In a similar vein, the French philosopher Blaise Pascal wrote in Pensées (1669):
When I consider the short duration of my life, swallowed up in an eternity before and after, the little space I fill engulfed in the infinite immensity of spaces whereof I know nothing, and which know nothing of me, I am terrified. The eternal silence of these infinite spaces frightens me.

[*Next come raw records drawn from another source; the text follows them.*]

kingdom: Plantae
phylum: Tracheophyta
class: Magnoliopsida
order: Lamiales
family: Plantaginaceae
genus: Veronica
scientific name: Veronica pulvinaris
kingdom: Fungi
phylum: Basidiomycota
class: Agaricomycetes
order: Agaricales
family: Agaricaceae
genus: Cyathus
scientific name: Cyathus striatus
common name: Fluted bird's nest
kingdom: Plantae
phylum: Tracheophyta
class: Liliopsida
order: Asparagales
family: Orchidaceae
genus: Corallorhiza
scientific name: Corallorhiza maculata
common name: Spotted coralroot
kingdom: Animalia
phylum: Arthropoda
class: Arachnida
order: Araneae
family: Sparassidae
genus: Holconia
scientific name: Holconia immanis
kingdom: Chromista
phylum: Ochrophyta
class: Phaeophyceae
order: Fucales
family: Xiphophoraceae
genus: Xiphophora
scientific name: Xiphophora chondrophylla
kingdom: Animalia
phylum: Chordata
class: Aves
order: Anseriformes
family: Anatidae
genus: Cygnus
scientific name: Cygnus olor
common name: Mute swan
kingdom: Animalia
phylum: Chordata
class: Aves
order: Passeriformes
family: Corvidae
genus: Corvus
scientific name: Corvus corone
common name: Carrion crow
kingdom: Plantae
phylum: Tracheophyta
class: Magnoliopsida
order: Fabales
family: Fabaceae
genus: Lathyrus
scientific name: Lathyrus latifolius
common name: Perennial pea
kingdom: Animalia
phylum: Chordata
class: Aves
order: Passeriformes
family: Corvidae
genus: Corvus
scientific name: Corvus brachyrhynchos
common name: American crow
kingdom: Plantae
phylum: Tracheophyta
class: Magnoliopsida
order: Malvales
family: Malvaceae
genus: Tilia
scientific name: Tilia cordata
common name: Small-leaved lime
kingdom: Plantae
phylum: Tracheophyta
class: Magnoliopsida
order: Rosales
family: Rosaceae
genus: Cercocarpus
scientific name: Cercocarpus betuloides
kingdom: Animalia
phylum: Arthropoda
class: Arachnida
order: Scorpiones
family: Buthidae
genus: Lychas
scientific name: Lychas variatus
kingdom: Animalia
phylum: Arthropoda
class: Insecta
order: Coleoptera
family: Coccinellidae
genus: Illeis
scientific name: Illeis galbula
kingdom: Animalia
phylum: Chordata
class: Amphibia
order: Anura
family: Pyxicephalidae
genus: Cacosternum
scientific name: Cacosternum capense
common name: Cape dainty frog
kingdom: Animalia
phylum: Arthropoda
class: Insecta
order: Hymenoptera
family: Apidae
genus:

Commenting on this passage in Between Man and Man (1947), the Austrian-Israeli philosopher Martin Buber said that Pascal had experienced the ‘uncanniness of the heavens’, and thereby came to know ‘man’s limitation, his inadequacy, the casualness of his existence’. In the film Monty Python’s The Meaning of Life (1983), John Cleese and Eric Idle conspire to persuade a character, played by Terry Gilliam, to give up her liver for donation. Understandably reluctant, she is eventually won over by a song that sharply details just how comically inconsequential she is in the cosmic frame.
Even the relatively upbeat Sagan wasn’t, in fact, immune to the pessimistic point of view. As well as viewing it as a lesson in the need for collective goodwill, he also argued that the Pale Blue Dot challenges ‘our posturings, our imagined self-importance, and the delusion that we have some privileged position in the Universe’.